Both the Rio Grande and Colorado rivers shrunk in 2021, another bad water year in a two-decade megadrought brought on by a warming Western United States.
Demands on the rivers — from growing cities, agriculture, wildlife and international treaties — are hitting the reality of a reduced supply of water in both rivers. In August, federal officials declared the first-ever shortage on the Colorado River lower basin, triggering a plan to reduce water usage in several states and Mexico.
For now, the Rio Grande, one of El Paso’s main sources of water, is directly spared from similar unprecedented cuts like those on the Colorado River. But the move has local experts assessing the future of the Rio Grande as both rivers face the same existential question: how will desert communities be able to share less water?

“During dry years, certainly there are more water rights than there is water in either river,” said Alex Mayer, a professor in civil engineering at the University of Texas at El Paso. “What we call a dry year is changing, as we find out more and more about what the climate has been in the past in (the Colorado and Rio Grande) basins, and then also thinking about what future climate change might bring about.”
The Colorado River provides water for 40 million people in both the U.S. and Mexico, while the Rio Grande supplies about 6 million people. About 80% of their surface water goes to crops.
Mayer said that means agriculture as a way of life is uniquely vulnerable, as cities are projected to keep growing and compete for scarce supplies.
“In the Rio Grande basin, the cities on the U.S. side are still growing, slowly. But Ciudad Juárez, which shares at least the groundwater, is growing very rapidly,” Mayer said. “There’s going to be more and more pressure in both basins, for water to go to the cities, and probably less water to go to agriculture.”

EXTRACTED MATERIAL
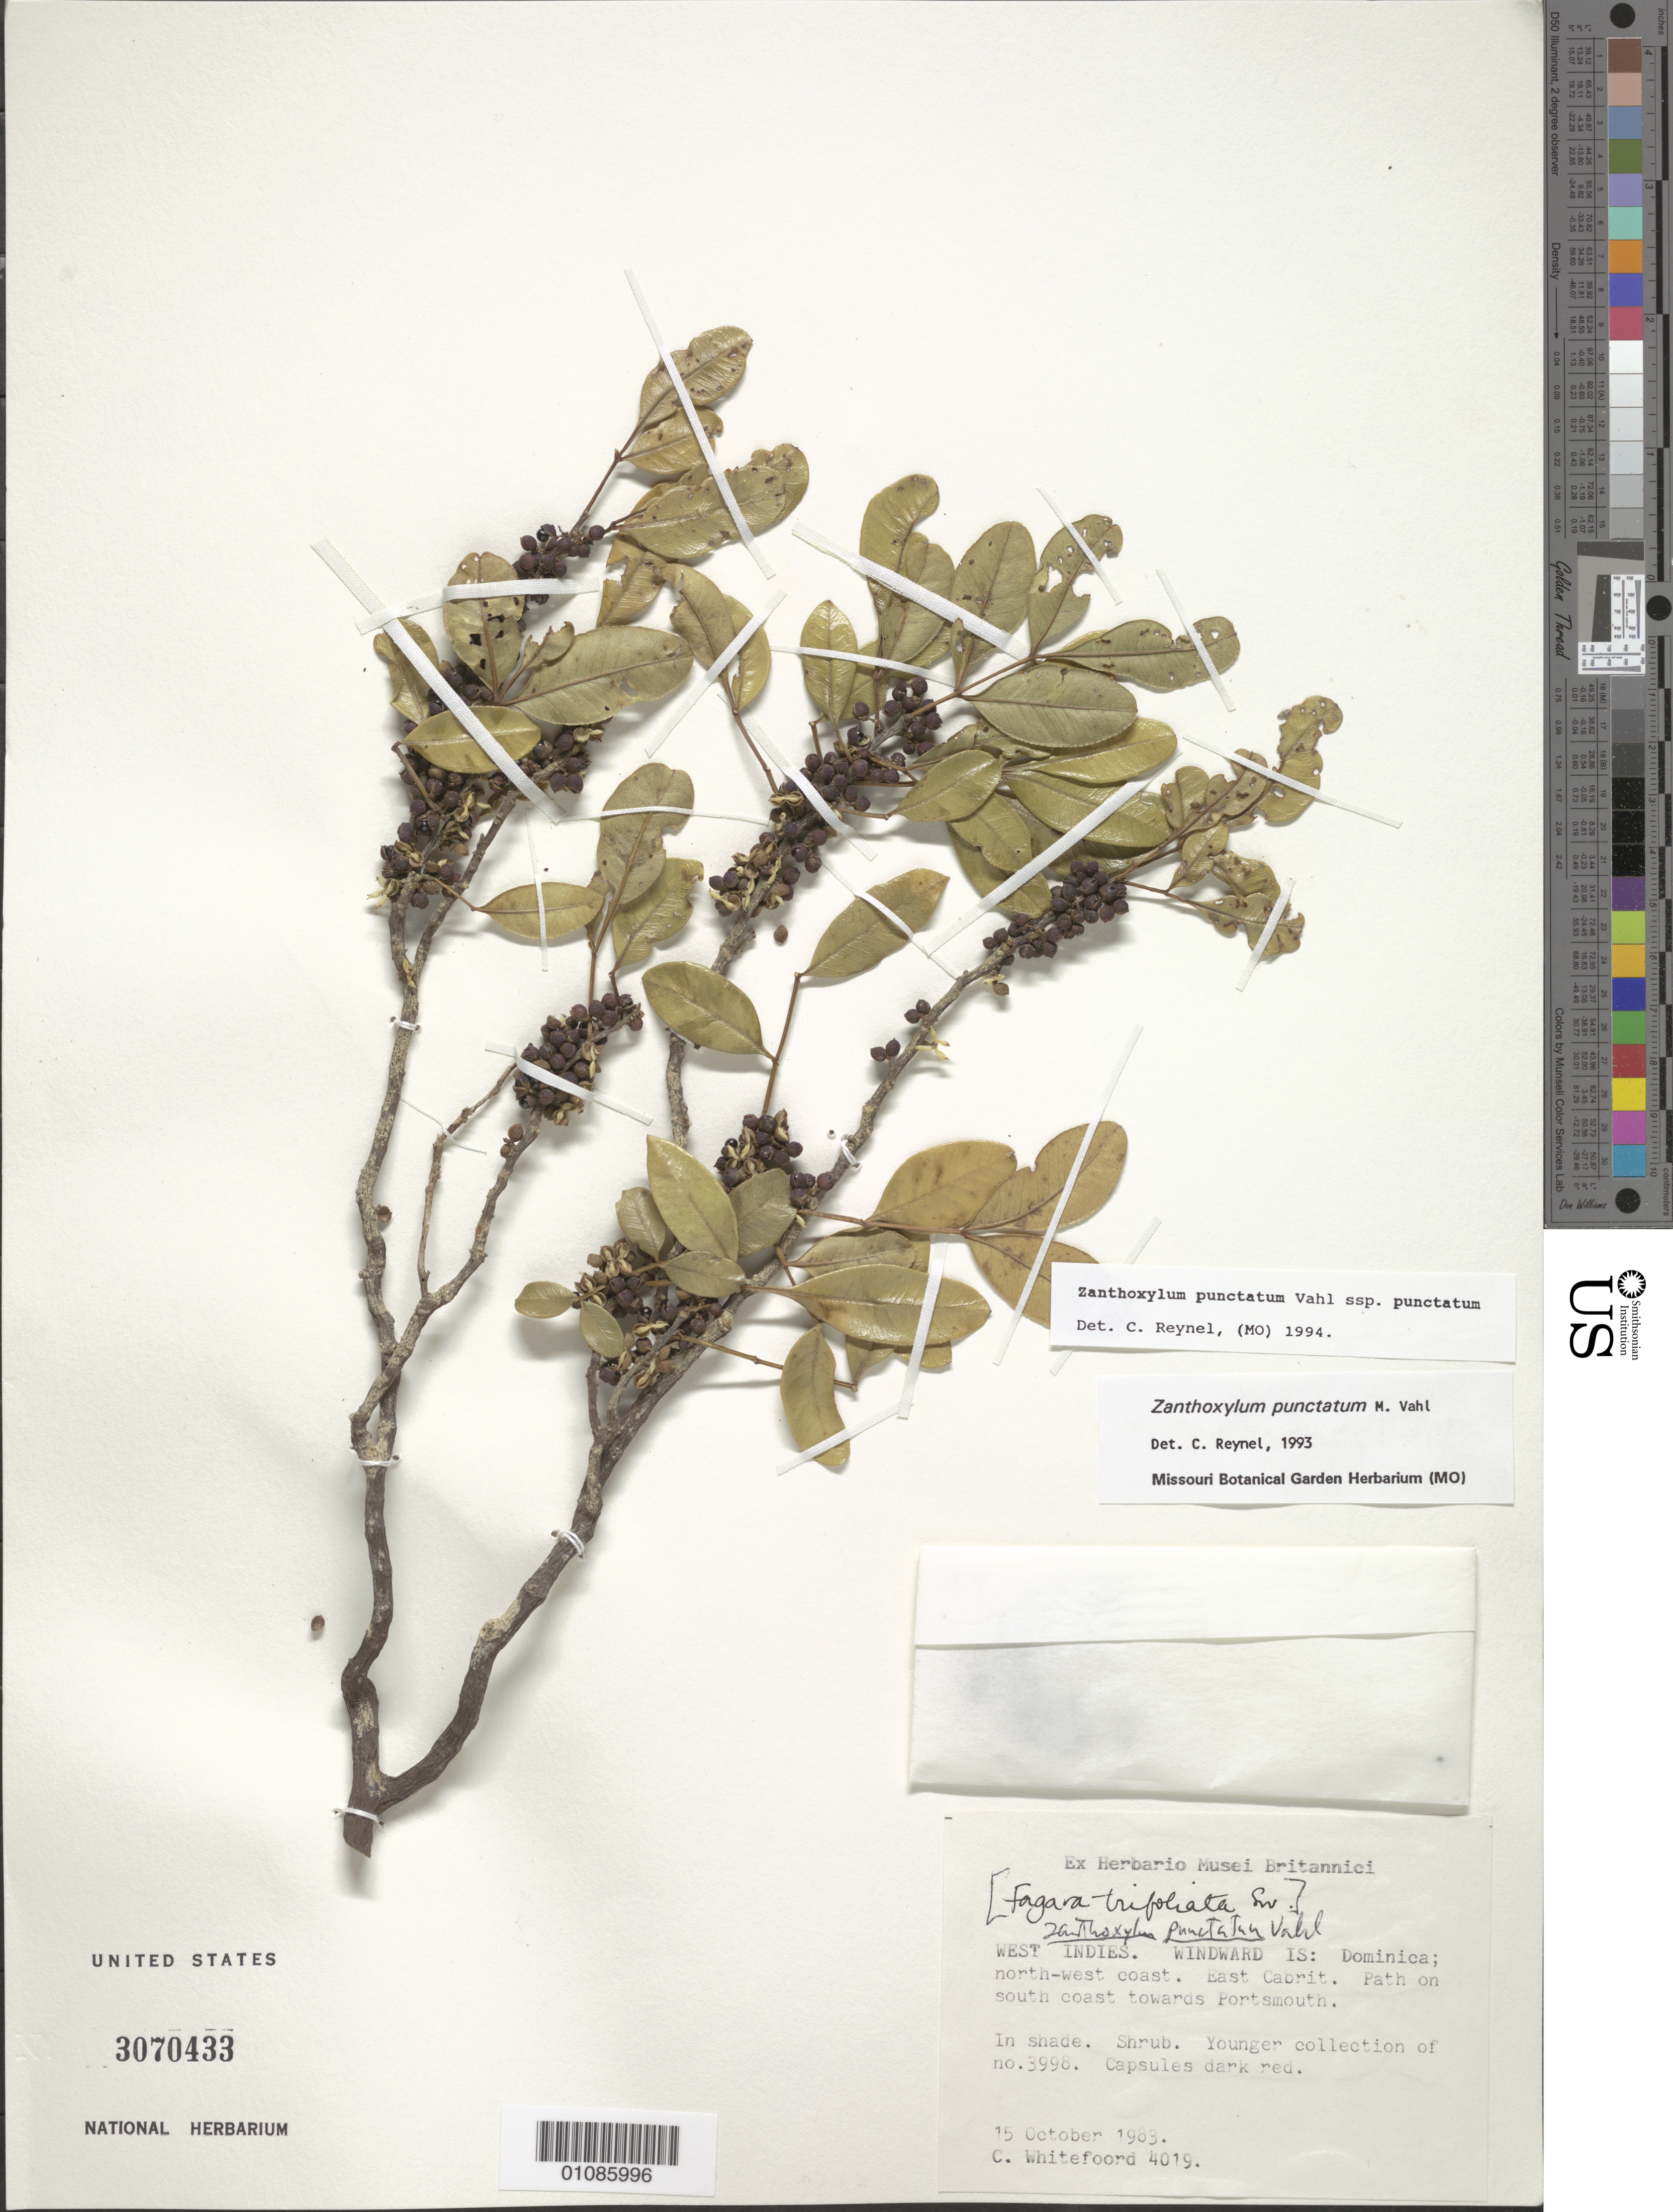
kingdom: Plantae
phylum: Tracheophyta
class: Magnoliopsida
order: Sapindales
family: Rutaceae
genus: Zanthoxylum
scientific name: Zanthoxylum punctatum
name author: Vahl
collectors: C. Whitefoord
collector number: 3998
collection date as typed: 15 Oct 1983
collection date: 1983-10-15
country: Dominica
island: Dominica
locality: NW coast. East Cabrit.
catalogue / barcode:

WHAT IS EXPECTED
Continue the article above about the shrinking Rio Grande and Colorado rivers, starting right after its final paragraph.

OUTPUT OF THE TASK
Some cities have explored solutions for buying farmer’s water rights along both rivers, which would mean farmers would fallow their crops. Mayer said it raises continued social and economic questions for rural areas.
“I think we have to be careful about whether we want the agricultural tradition, such as it is in our region, to just go away,” Mayer said.
Despite a decent monsoon season, where the region saw nearly three-fourths of its total annual rainfall in three months, the spectre of drought remains in a hotter, drier El Paso.
Long-range forecasts by the National Weather Service show the odds are tilted in favor of La Niña, which usually means a drier, warmer winter in the Western U.S. and a smaller snowpack to feed the rivers.

The Rio Grande has experienced severe shortages almost every year since 2003, especially for the people below the Elephant Butte reservoir in southern New Mexico and far west Texas.

Phil King, a consultant for the Elephant Butte Irrigation District, said the writing is on the wall: as temperatures increase, so does stress on the river and water resources.
“There’s all sorts of complexities, but that’s no excuse for inaction,” King said. “You’re going to have to live with less water. And, you know, people, I think people understand that. They may not realize how much less water they’re going to have to deal with.”
Elephant Butte Reservoir stores Rio Grande water for use downstream in Southern New Mexico, West Texas and Mexico. As of Wednesday, its levels dropped to 5% of its capacity.
King said those levels are a possible portent for the Colorado’s reservoirs, which fell to record lows at 36% capacity.
“We’re the canary in the coal mine,” King said. “You look at the levels in Elephant Butte, maybe that’s Lake Mead in a couple of years, or Lake Powell.”
Binational waters
King said the first priority for the United States is providing Mexico its share of Rio Grande water: 60,000 acre feet each year, agreed upon in the 1906 Convention. In that agreement, the U.S. and Mexico agreed that in cases of “extraordinary drought,” Mexico would receive a smaller amount, proportional to the amount of water delivered to the U.S. irrigators.
King said a 2008 operating agreement and individual handbooks for each irrigation district take into account compounding years of drought on the region and the river.
In the last 20 years, the United States has only provided the full allotment to Mexico five times because of the extraordinary drought.
“The big problem is drought and climate change. It’s not getting Mexico their water, it’s just that they don’t get very much — none of us get very much anymore,” King said.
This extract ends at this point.